16. Deep contextualized word representations (2018)
https://seunghan96.github.io/dl/nlp/14.-nlp-ELMO/ 참고하기
목차
- Abstract
- Introduction
- ELMo : Embeddings from Language Models
- BiLM
- ELMo
- Using biLMs for supervised NLP tasks
Abstract
introduce DEEP CONTEXTUALIZED word representation , that models both
- 1) complex characteristics of word use
- 2) how these uses vary across linguistic contexts
learned using biLM (bidirectional language model), which is pre-trained on a large text corpus
1. Introduction
Proposed method : ELMo ( Embeddings from Language Models )
-
“function of an ENTIRE INPUT SENTENCE”
-
DEEP, as they are a function of ALL of the internal layers of the biLM
( combining internal states allows for very rich word representation )
2. ELMo : Embeddings from Language Models
-
functions of entire input sentence
-
computed on top of 2-layer biLMs, with character convolutions
-
allows us to do semi-supervised learning
( where biLM is pretrained at a large scale )
2-1. BiLM
(1) Forward LM
-
\(p\left(t_{1}, t_{2}, \ldots, t_{N}\right)=\prod_{k=1}^{N} p\left(t_{k} \mid t_{1}, t_{2}, \ldots, t_{k-1}\right)\).
-
at each position \(k\), each LSTM layer outputs a context-dependent representation \(\overrightarrow{\mathbf{h}}_{k, j}^{L M}\),
( where \(j=1, \ldots, L\) )
-
top layer LSTM output ( = \(\overrightarrow{\mathbf{h}}_{k, L}^{L M}\) ) is used to predict next token \(t_{k+1}\) with softmax
(2) Backward LM
- \(p\left(t_{1}, t_{2}, \ldots, t_{N}\right)=\prod_{k=1}^{N} p\left(t_{k} \mid t_{k+1}, t_{k+2}, \ldots, t_{N}\right)\).

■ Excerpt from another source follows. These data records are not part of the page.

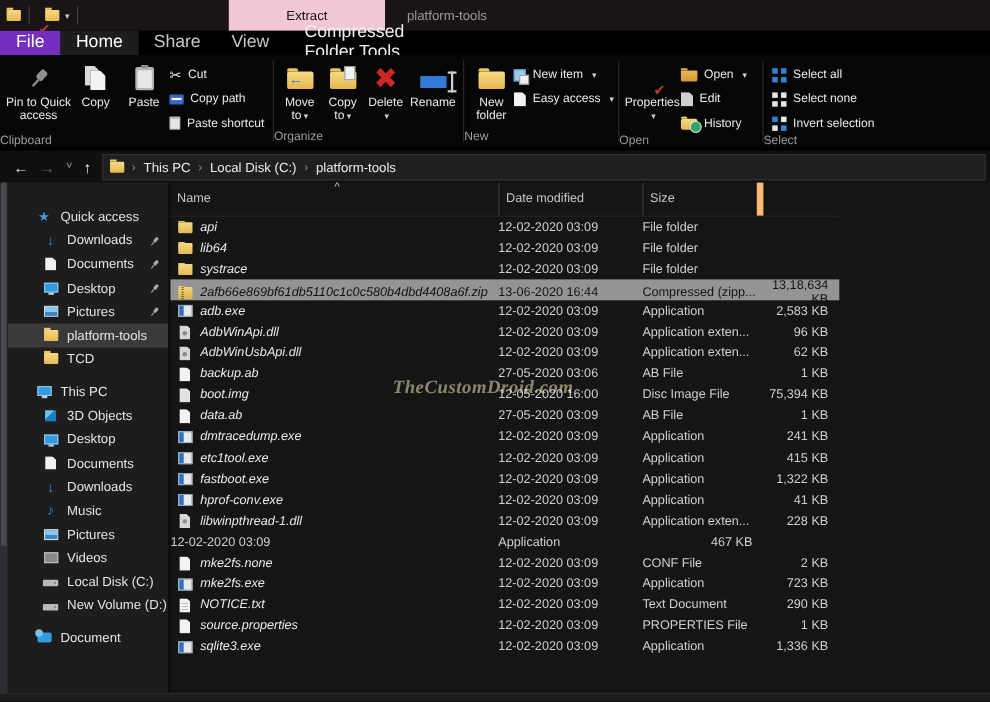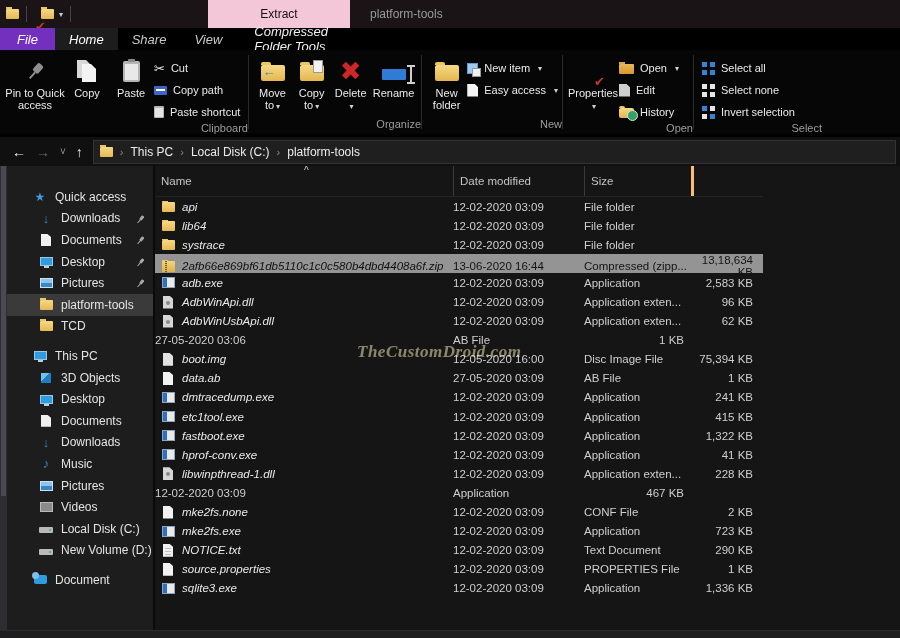--- a/index.html
+++ b/index.html
@@ -10,31 +10,31 @@
   
   .titlebar{position:absolute;top:0;left:0;right:0;height:28px;background:#1a1417;}
   .qat{position:absolute;left:6px;top:0;height:28px;display:flex;align-items:center;gap:7px;}
   .qat-div{width:1px;height:16px;background:#4a4247;}
   .qat-btn{display:flex;align-items:center;gap:3px;}
   .ctx-badge{position:absolute;left:208px;top:0;width:142px;height:28px;background:#f3c6d8;color:#111;
              font-size:12px;display:flex;align-items:center;justify-content:center;}
   .win-title{position:absolute;left:370px;top:0;height:28px;display:flex;align-items:center;color:#9a9a9a;font-size:12px;}
 
   
-  .menubar{position:absolute;top:28px;left:0;right:0;height:22px;background:#000;display:flex;font-size:13px;font-style:italic;}
+  .menubar{position:absolute;top:28px;left:0;right:0;height:22px;background:#000;display:flex;font-size:16px;}
   .tab{padding:0 14px;display:flex;align-items:center;color:#c8c8c8;}
   .tab.file{background:#7330bf;color:#fff;width:55px;justify-content:center;}
   .tab.active{background:#1d1d1d;color:#fff;}
   .tab.ctx{width:142px;justify-content:center;color:#f0f0f0;margin-left:4px;}
 
   
   .ribbon{position:absolute;top:50px;left:0;right:0;height:87px;background:#060606;display:flex;border-bottom:3px solid #000;}
   .rgroup{display:flex;flex-direction:column;height:100%;}
   .rbody{flex:1;display:flex;align-items:flex-start;padding:3px 4px 0;}
-  .rname{text-align:right;color:#9c9c9c;font-size:11px;padding:1px 0 4px;}
+  .rname{text-align:left;color:#9c9c9c;font-size:11px;padding:1px 0 4px;}
   .rsep{width:1px;background:#2b2b2b;margin:5px 0;}
   .rbtn{display:flex;flex-direction:column;align-items:center;width:54px;font-size:11px;color:#eaeaea;
         text-align:center;line-height:12px;padding-top:2px;}
   .rbtn .ric{height:32px;display:flex;align-items:center;justify-content:center;}
   .scol{display:flex;flex-direction:column;gap:4px;padding-top:6px;}
   .sbtn{display:flex;align-items:center;gap:6px;font-size:11px;color:#eaeaea;height:18px;white-space:nowrap;}
   .caret{font-size:8px;color:#cfcfcf;margin-left:2px;}
   .glyph{line-height:1;}
 
   
@@ -119,21 +119,21 @@
   .i-drv::after{content:"";position:absolute;right:2px;top:2px;width:2px;height:2px;border-radius:50%;background:#4a7;}
   .i-net{width:13px;height:9px;background:#2f9be0;border-radius:2px;position:relative;}
   .i-net::after{content:"";position:absolute;left:-2px;top:-3px;width:7px;height:7px;border-radius:50%;background:#7cc0ea;}
 
   
   .filepane{flex:1;position:relative;background:#151515;}
   .lheader{position:absolute;top:0;left:0;height:31px;display:grid;grid-template-columns:298px 131px 110px 69px;
            font-size:11.5px;color:#c4c4c4;border-bottom:1px solid #242424;}
   .hcell{display:flex;align-items:center;padding-left:6px;position:relative;}
   .hcell + .hcell{border-left:1px solid #3a3a3a;}
-  .hcell:last-child{border-right:3px solid #fdba74;}
+  .hcell:last-child{border-right:6px solid #fdba74;}
   .sort{position:absolute;top:-1px;left:50%;color:#cfcfcf;font-size:10px;}
   .rows{position:absolute;top:31px;left:0;}
   .frow{display:grid;grid-template-columns:298px 131px 110px 69px;height:19.1px;align-items:center;font-size:11.5px;color:#cfcfcf;}
   .frow .cname{display:flex;align-items:center;gap:7px;padding-left:6px;color:#e9e9e9;white-space:nowrap;overflow:hidden;font-style:italic;}
   .frow .csize{text-align:right;padding-right:10px;}
   .frow.sel{background:#949494;color:#141414;}
   .frow.sel .cname{color:#101010;}
   .ficon{width:14px;display:flex;justify-content:center;flex:none;}
 
   
@@ -572,20 +572,26 @@
               <span class="ficon">
                 <span class="f-page f-dll"></span>
               </span>
               <span>AdbWinUsbApi.dll</span>
             </div>
             <div class="cdate">12-02-2020 03:09</div>
             <div class="ctype">Application exten...</div>
             <div class="csize">62 KB</div>
           </div>
           <div class="frow">
+            <div class="cname">
+              <span class="ficon">
+                <span class="f-page"></span>
+              </span>
+              <span>backup.ab</span>
+            </div>
             <div class="cdate">27-05-2020 03:06</div>
             <div class="ctype">AB File</div>
             <div class="csize">1 KB</div>
           </div>
           <div class="frow">
             <div class="cname">
               <span class="ficon">
                 <span class="f-page f-img"></span>
               </span>
               <span>boot.img</span>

biLM combines both (1) & (2)
\(\rightarrow\) jointly maximize log probability,
\(\begin{array}{l} \sum_{k=1}^{N}\left(\log p\left(t_{k} \mid t_{1}, \ldots, t_{k-1} ; \Theta_{x}, \vec{\Theta}_{L S T M}, \Theta_{s}\right) +\log p\left(t_{k} \mid t_{k+1}, \ldots, t_{N} ; \Theta_{x}, \overleftarrow{\Theta}_{L S T M}, \Theta_{s}\right)\right) \end{array}\).
2-2. ELMo
-
task specific combination of intermediate layer representations in biLM
-
\(2L+1\) representations!
\(\begin{aligned} R_{k} &=\left\{\mathbf{x}_{k}^{L M}, \overrightarrow{\mathbf{h}}_{k, j}^{L M}, \overleftarrow{\mathbf{h}}_{k, j}^{L M} \mid j=1, \ldots, L\right\} \\ &=\left\{\mathbf{h}_{k, j}^{L M} \mid j=0, \ldots, L\right\} \end{aligned}\).
- \(\mathbf{h}_{k, 0}^{L M}\) : token layer
- \(\mathbf{h}_{k, j}^{L M}=\left[\overrightarrow{\mathbf{h}}_{k, j}^{L M} ; \overleftarrow{\mathbf{h}}_{k, j}^{L M}\right]\).
Compute a task-specific weighting of all biLM layers :
\(\mathbf{E L M o}_{k}^{\text {task }}=E\left(R_{k} ; \Theta^{\text {task }}\right)=\gamma^{\text {task }} \sum_{j=0}^{L} s_{j}^{\text {task }} \mathbf{h}_{k, j}^{L M}\).
- \(\mathrm{s}^{\text {task }}\) : softmax-normalized weights
- \(\gamma^{\text {task }}\) : scalar parameter
2-3. Using biLMs for supervised NLP tasks
Given pre-trained biLM & supervised architecture for target NLP task, it is a simple process to use the biLM to improve the task model!
Simply run the biLM and record all of the layer representations for each word
Let end task model learn a linear combination of these representations!